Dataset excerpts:
◆ ◆ ◆ ◆

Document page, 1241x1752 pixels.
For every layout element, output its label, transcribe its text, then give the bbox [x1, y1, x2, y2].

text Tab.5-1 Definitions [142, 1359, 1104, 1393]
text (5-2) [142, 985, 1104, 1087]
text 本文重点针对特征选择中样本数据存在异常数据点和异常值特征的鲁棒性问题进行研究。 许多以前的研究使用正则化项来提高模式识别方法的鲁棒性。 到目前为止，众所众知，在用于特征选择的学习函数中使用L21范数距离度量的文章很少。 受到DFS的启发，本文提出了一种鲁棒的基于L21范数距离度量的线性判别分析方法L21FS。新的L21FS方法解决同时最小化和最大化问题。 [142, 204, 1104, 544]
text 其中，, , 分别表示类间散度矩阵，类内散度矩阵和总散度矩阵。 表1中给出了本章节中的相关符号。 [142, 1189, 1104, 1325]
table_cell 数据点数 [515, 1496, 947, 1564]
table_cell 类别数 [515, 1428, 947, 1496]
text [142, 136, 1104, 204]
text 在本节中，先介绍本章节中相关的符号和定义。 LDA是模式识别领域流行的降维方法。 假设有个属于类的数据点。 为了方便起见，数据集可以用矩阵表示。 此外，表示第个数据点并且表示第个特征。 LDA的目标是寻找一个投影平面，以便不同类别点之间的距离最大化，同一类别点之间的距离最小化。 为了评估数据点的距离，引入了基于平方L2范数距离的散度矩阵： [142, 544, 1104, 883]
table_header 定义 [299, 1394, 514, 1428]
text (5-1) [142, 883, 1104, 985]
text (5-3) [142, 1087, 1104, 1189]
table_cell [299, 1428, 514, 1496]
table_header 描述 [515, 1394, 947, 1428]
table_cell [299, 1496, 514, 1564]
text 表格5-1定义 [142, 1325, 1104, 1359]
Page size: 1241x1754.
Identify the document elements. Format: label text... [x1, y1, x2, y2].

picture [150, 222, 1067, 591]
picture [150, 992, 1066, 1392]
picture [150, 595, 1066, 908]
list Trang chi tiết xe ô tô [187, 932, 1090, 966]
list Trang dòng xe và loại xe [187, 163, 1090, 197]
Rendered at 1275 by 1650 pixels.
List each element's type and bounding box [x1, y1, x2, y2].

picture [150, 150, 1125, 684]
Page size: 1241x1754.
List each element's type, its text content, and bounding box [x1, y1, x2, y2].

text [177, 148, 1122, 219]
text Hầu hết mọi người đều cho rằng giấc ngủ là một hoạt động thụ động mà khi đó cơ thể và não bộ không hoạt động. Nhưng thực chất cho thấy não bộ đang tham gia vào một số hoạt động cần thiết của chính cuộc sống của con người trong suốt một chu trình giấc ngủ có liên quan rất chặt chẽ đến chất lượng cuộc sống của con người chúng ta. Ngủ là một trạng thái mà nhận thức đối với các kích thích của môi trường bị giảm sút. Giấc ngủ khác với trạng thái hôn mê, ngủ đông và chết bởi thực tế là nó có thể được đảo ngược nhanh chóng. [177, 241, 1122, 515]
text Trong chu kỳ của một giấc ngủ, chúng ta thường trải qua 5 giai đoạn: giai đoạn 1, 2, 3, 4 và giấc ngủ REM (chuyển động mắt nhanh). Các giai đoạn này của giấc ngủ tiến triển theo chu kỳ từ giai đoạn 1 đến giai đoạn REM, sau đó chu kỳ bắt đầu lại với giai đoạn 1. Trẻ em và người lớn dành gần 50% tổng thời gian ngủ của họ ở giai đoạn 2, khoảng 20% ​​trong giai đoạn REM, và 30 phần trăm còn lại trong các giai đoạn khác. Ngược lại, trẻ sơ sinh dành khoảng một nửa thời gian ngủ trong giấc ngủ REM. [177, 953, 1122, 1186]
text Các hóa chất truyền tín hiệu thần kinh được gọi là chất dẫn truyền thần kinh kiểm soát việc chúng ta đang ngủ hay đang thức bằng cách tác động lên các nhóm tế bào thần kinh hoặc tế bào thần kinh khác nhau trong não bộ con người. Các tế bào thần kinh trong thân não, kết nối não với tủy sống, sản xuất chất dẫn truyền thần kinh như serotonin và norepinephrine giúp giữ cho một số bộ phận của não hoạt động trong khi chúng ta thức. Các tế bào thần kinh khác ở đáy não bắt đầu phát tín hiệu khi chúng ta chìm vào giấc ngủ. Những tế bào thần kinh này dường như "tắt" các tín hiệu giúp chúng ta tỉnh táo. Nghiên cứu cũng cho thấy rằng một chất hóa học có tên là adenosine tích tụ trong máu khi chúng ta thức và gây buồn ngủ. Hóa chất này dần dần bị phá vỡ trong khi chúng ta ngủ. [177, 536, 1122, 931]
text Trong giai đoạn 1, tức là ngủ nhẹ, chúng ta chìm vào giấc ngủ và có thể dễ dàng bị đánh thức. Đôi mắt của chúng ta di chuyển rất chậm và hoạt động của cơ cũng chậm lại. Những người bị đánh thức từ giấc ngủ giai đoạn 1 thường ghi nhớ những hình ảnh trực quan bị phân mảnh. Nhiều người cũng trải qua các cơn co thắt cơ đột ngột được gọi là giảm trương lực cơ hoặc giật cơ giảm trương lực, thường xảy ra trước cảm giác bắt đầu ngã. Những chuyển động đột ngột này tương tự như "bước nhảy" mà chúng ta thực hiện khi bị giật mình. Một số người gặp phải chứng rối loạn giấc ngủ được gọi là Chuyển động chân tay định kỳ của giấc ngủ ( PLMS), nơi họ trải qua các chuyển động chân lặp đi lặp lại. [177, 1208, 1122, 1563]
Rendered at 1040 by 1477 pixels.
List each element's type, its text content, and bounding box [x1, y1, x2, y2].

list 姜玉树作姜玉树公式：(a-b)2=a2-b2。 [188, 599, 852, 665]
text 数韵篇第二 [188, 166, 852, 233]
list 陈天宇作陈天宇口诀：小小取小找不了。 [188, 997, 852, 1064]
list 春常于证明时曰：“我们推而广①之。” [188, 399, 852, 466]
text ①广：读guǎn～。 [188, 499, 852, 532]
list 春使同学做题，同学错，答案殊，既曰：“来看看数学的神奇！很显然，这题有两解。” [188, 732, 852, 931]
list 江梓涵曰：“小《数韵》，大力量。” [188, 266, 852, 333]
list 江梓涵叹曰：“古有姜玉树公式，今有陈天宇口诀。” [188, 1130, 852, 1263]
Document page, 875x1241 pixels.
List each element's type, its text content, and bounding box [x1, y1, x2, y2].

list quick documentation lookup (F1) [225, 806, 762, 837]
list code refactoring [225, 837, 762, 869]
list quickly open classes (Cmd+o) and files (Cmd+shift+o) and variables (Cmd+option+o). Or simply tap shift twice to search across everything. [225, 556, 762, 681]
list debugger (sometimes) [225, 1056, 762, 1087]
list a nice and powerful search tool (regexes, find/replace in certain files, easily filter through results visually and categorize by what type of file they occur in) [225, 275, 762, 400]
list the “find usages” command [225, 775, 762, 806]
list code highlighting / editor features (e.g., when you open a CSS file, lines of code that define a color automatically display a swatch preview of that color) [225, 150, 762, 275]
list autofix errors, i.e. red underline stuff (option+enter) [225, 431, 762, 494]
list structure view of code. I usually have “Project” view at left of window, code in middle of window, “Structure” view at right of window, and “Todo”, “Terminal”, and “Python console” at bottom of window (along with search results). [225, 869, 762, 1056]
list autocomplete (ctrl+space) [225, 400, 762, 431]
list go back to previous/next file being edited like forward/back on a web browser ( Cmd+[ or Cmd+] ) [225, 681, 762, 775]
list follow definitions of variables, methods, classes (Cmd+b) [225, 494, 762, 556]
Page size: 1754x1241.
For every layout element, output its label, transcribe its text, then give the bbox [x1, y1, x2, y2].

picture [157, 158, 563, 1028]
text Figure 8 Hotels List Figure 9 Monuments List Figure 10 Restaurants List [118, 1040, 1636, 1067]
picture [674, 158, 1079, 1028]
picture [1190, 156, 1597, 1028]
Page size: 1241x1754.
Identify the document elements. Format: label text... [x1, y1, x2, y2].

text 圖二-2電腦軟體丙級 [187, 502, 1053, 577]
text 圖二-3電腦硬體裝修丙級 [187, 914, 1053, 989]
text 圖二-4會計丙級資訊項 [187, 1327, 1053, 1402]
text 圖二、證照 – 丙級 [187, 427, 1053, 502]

◆ ◆ ◆ ◆

== What needs to be done ==
Identify all lines in the records above with the word "thấy".

== Answer for this exercise ==
text Hầu hết mọi người đều cho rằng giấc ngủ là một hoạt động thụ động mà khi đó cơ thể và não bộ không hoạt động. Nhưng thực chất cho thấy não bộ đang tham gia vào một số hoạt động cần thiết của chính cuộc sống của con người trong suốt một chu trình giấc ngủ có liên quan rất chặt chẽ đến chất lượng cuộc sống của con người chúng ta. Ngủ là một trạng thái mà nhận thức đối với các kích thích của môi trường bị giảm sút. Giấc ngủ khác với trạng thái hôn mê, ngủ đông và chết bởi thực tế là nó có thể được đảo ngược nhanh chóng. [177, 241, 1122, 515]
text Các hóa chất truyền tín hiệu thần kinh được gọi là chất dẫn truyền thần kinh kiểm soát việc chúng ta đang ngủ hay đang thức bằng cách tác động lên các nhóm tế bào thần kinh hoặc tế bào thần kinh khác nhau trong não bộ con người. Các tế bào thần kinh trong thân não, kết nối não với tủy sống, sản xuất chất dẫn truyền thần kinh như serotonin và norepinephrine giúp giữ cho một số bộ phận của não hoạt động trong khi chúng ta thức. Các tế bào thần kinh khác ở đáy não bắt đầu phát tín hiệu khi chúng ta chìm vào giấc ngủ. Những tế bào thần kinh này dường như "tắt" các tín hiệu giúp chúng ta tỉnh táo. Nghiên cứu cũng cho thấy rằng một chất hóa học có tên là adenosine tích tụ trong máu khi chúng ta thức và gây buồn ngủ. Hóa chất này dần dần bị phá vỡ trong khi chúng ta ngủ. [177, 536, 1122, 931]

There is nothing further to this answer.